- Flag of Alabama in 1861 (obverse and reverse)
- Active: April 3, 1862 to April 9, 1865
- Country: Confederate States of America
- Allegiance: Alabama
- Branch: Confederate States Army
- Type: Infantry
- Engagements: Battle of Shiloh Siege of Corinth Battle of Stones River Tullahoma Campaign Battle of Chickamauga Battle of Chattanooga Atlanta campaign Battle of New Hope Church Battle of Peachtree Creek Battle of Atlanta Battle of Ezra Church Battle of Franklin Battle of Nashville Carolinas campaign Battle of Wyse Fork Battle of Bentonville

Commanders
- Notable commanders: Col. John G. Coltart

= 50th Alabama Infantry Regiment =

Infantry regiment of the Confederate States Army

The 50th Alabama Infantry Regiment was an infantry regiment of the Confederate States Army during the American Civil War. The regiment was originally named 26th Alabama (Coltart's), but was renamed 50th Alabama on June 6, 1863.

It is not to be confused with another 26th Alabama (O'Neill's) which was formed around the same time and served with the Army of Northern Virginia and later Army of Tennessee.

==Organization and muster==
The 26th Alabama (Coltart's) was formed on April 3, 1862 at Corinth, Mississippi by consolidating the 2nd and 5th Alabama Infantry Battalions.

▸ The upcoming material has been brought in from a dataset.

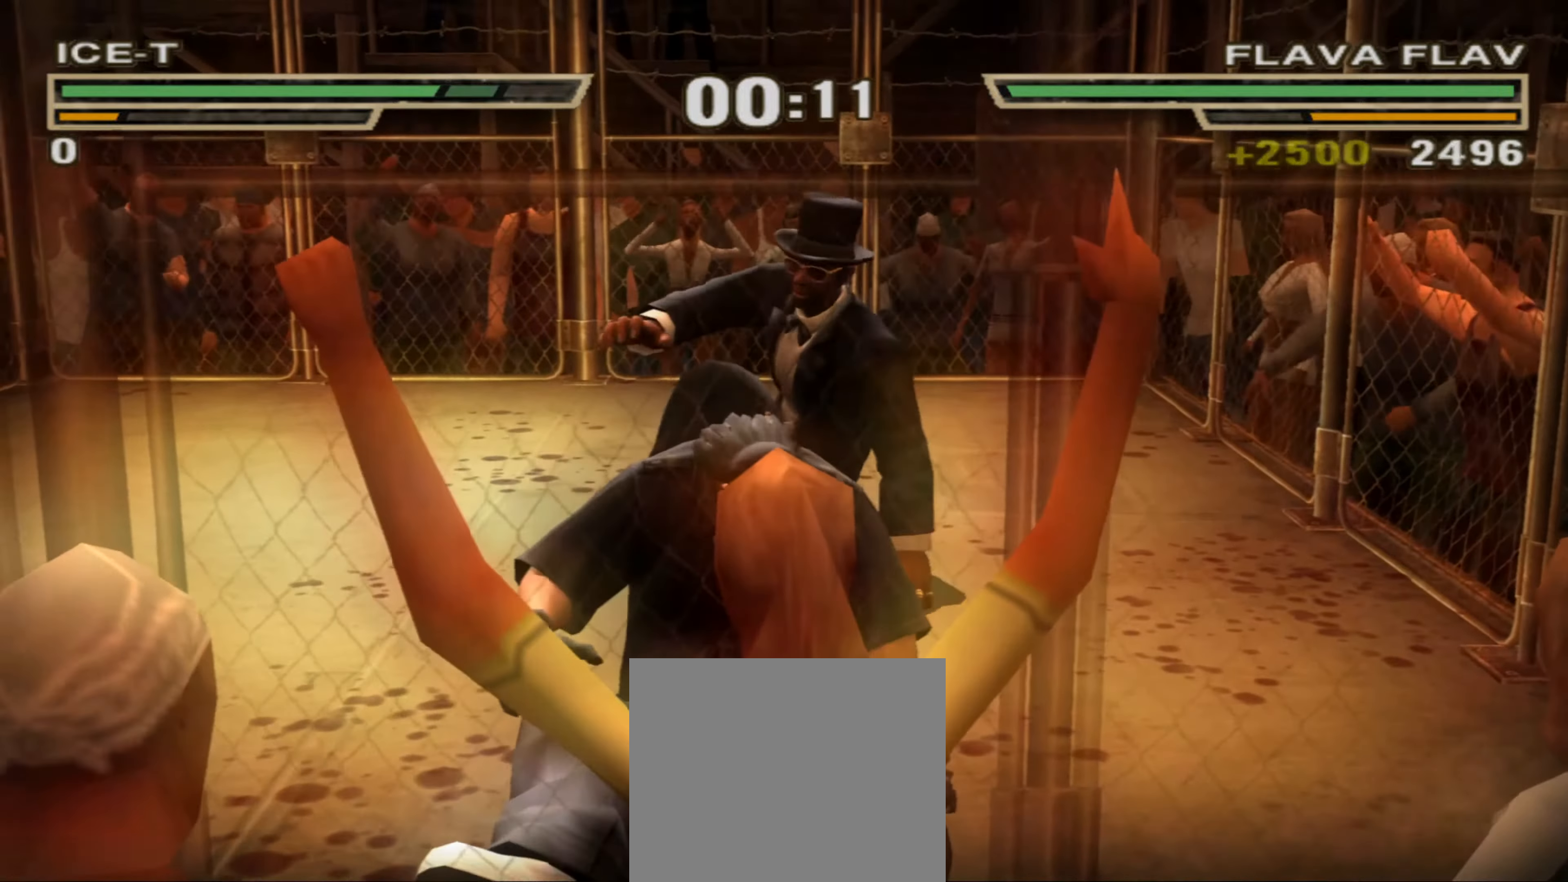
{"buttons": [], "left_stick": "center", "right_stick": "center", "events": [[34, "CIRCLE", "down"], [50, "L1", "down"], [84, "CIRCLE", "up"], [117, "L1", "up"], [167, "CIRCLE", "down"], [184, "L1", "down"], [200, "CIRCLE", "up"], [250, "L1", "up"], [300, "CIRCLE", "down"], [334, "L1", "down"], [367, "CIRCLE", "up"], [384, "L1", "up"], [434, "CIRCLE", "down"], [434, "L1", "down"], [484, "CIRCLE", "up"], [484, "L1", "up"]]}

It was consolidated with the 39th Alabama during the first half of 1863; this was on the field and not officially confirmed.

The regiment was redesignated as the 50th Alabama Infantry Regiment on June 6, 1863 to avoid confusion with the other 26th Alabama.

The regiment was consolidated with the 22nd, 25th and 39th Alabama Infantry on April 9, 1865 to form the 22nd Alabama Infantry Regiment (Consolidated). The latter surrendered at Greensboro, North Carolina on April 26, 1865.